### ЗАДАНИЕ A
Ответьте на вопросы по тексту о пребывании Петра в Архангельске.
(i) Сколькими пушками была вооружена яхта «Святой Петр»?
(ii) Сколько домов числилось в Архангельской «немецкой слободе»?
(iii) Куда Петр намеревался отправиться, но вместо этого вышел в море сопровождать иноземные корабли?

==============================

Позаботились в Архангельске и о том, чтобы Петр мог путешествовать по морю на своем корабле. К его приезду около Мосеева острова стояла новая яхта «Святой Петр», вооруженная двенадцатью пушками.
Как ни хороши были светлицы, но Петр сразу же устроился на корабле и намеревался вскоре отправиться в Соловки. Однако с этим намерением пришлось ему повременить: Соловецкий монастырь с монахами на месте стоит, а иноземные корабли приходят и уходят.
Петр остался в Архангельске. Хаживал он в Гостиный двор, наблюдал, как голландские и английские, датские и норвежские купцы – все именуемые просто «немцами» – сбывают свои заморские товары и закупают у русских промышленников и купцов смолу, ворвань, меха, зерно, сало, рыбный клей и пеньку.
Летняя ярмарка была в полном разгаре. Петр участвовал в торговых сделках и убедился, что для лучшего, более выгодного торга с иностранцами надобно иметь свой торговый флот и чтобы вся торговля с заграницей проходила под надзором государя и от его имени.
Бывал Петр гостем в Архангельской «немецкой слободе», где к тому времени числилось двадцать девять домов, принадлежавших английским, голландским и другим купцам.
Вместо поездки в Соловки Петр на своей яхте отправился сопровождать в море иноземные корабли, уходившие с товарами, закупленными в Архангельске.

==============================

### ЗАДАНИЕ B
Отредактируйте записи, заменив «common name» на «vernacular name» и оставив всё прочее без изменений. Приведите только строки записей: начните со строки, где стоит «phylum: Arthropoda», и остановитесь на последней строке записей.

### ИСХОДНЫЕ ЗАПИСИ
==============================

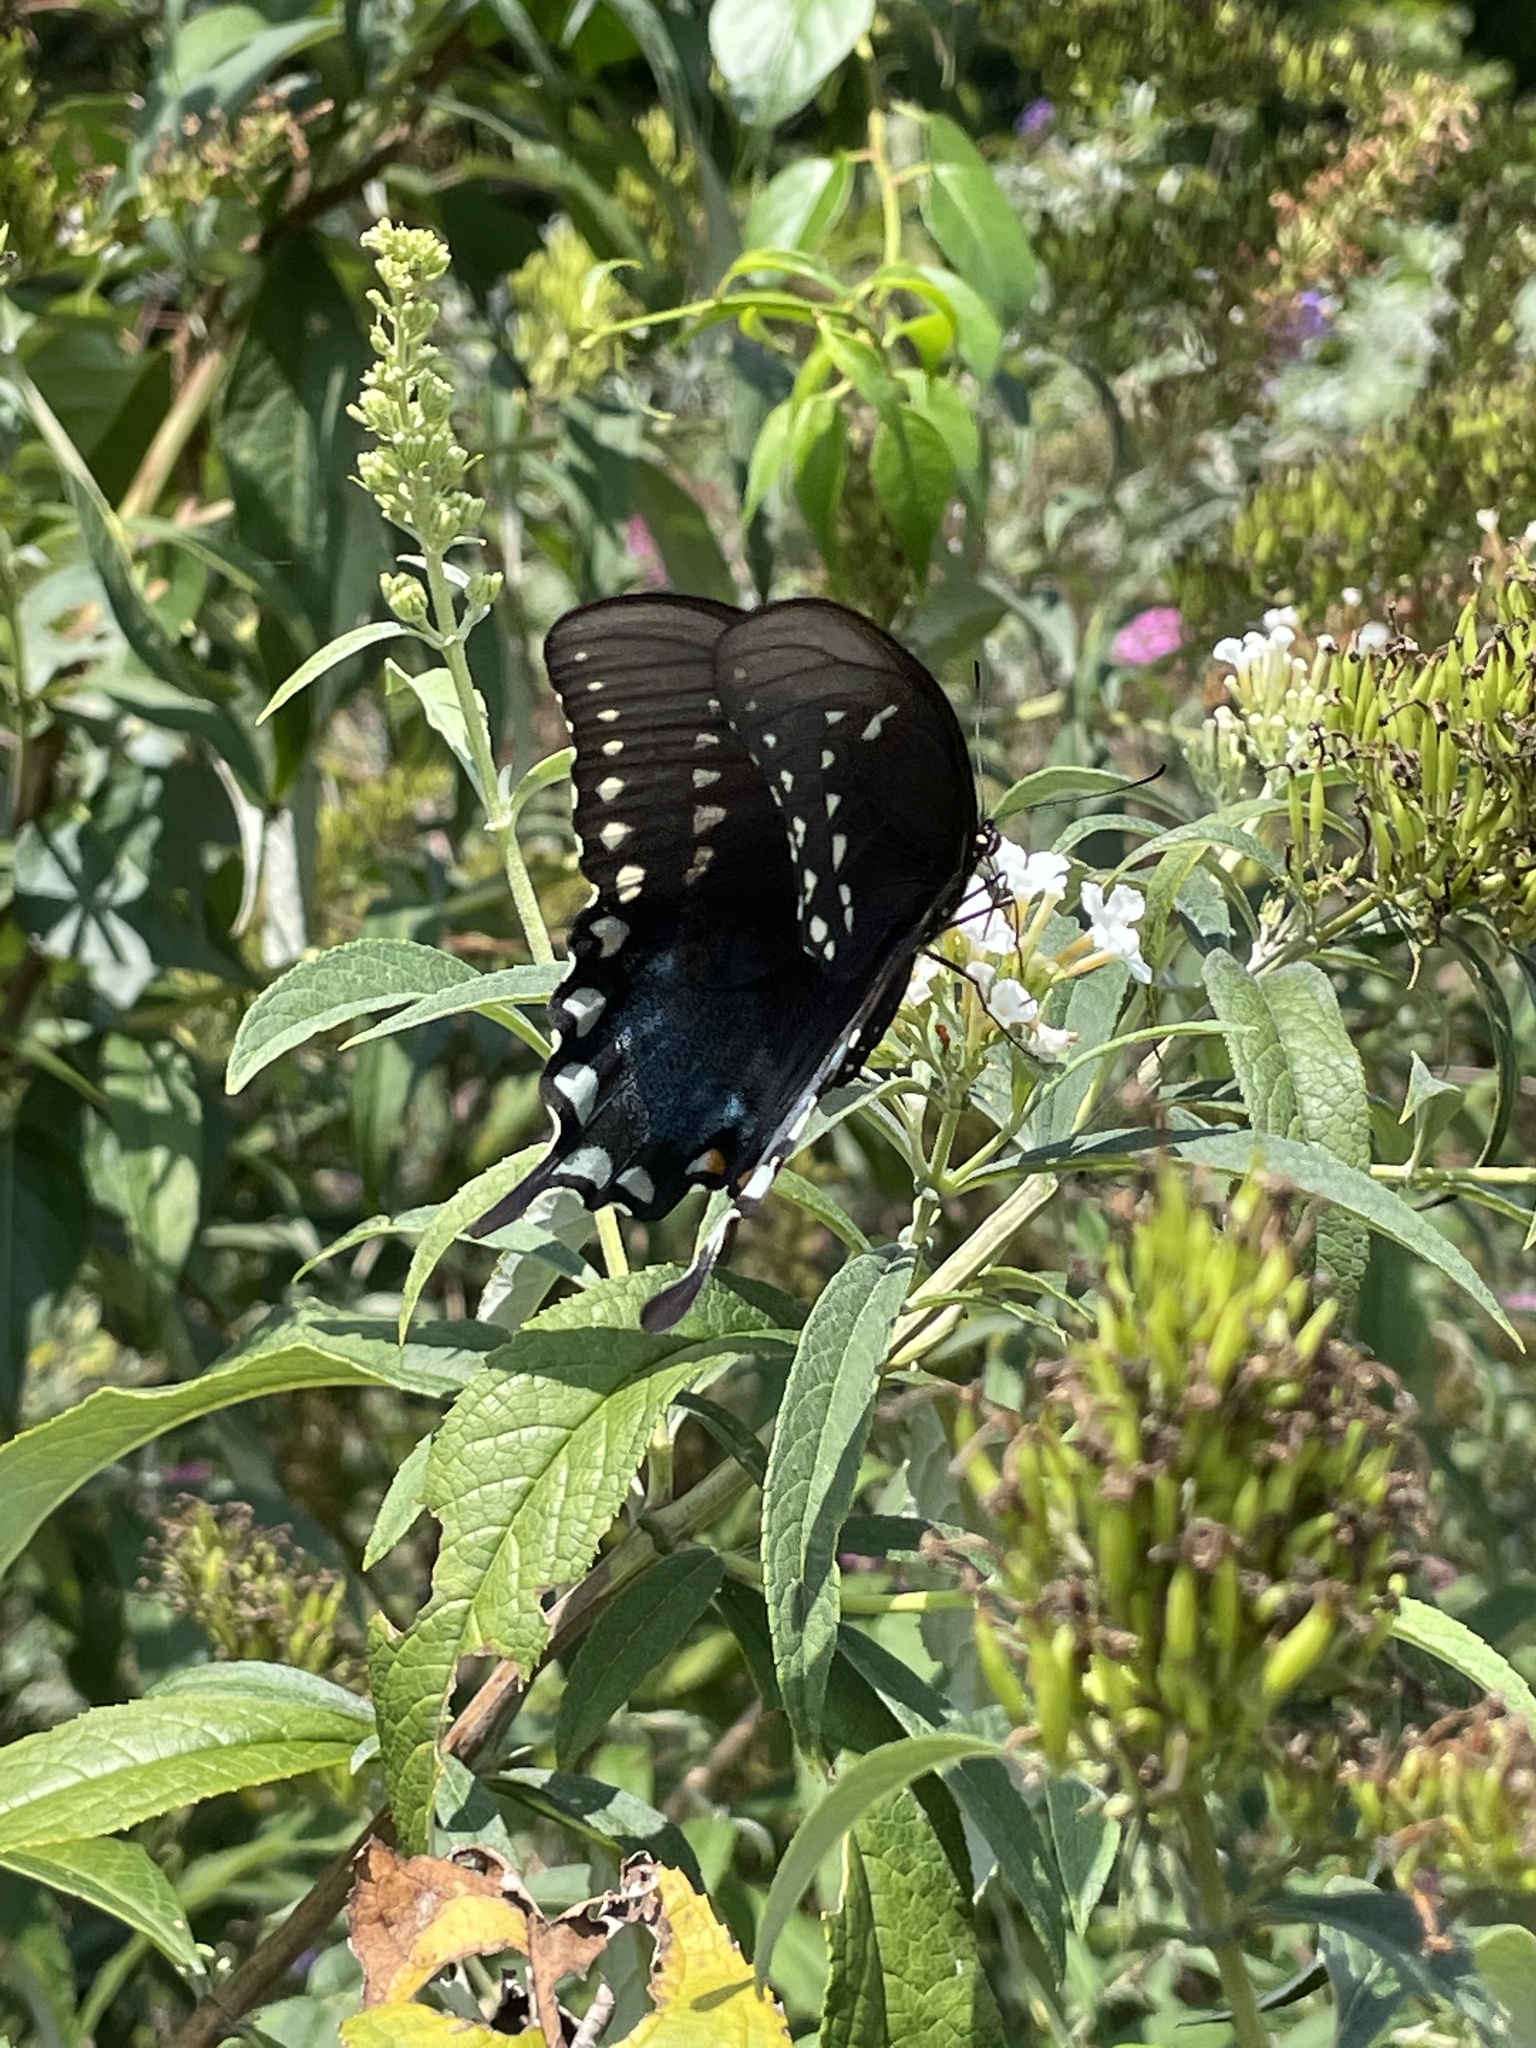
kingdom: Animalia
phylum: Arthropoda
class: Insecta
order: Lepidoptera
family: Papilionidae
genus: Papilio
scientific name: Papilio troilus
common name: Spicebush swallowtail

==============================

### ОТВЕТ A
(i) Двенадцатью пушками.
(ii) Двадцать девять домов.
(iii) В Соловки.

### ОТВЕТ B
phylum: Arthropoda
class: Insecta
order: Lepidoptera
family: Papilionidae
genus: Papilio
scientific name: Papilio troilus
vernacular name: Spicebush swallowtail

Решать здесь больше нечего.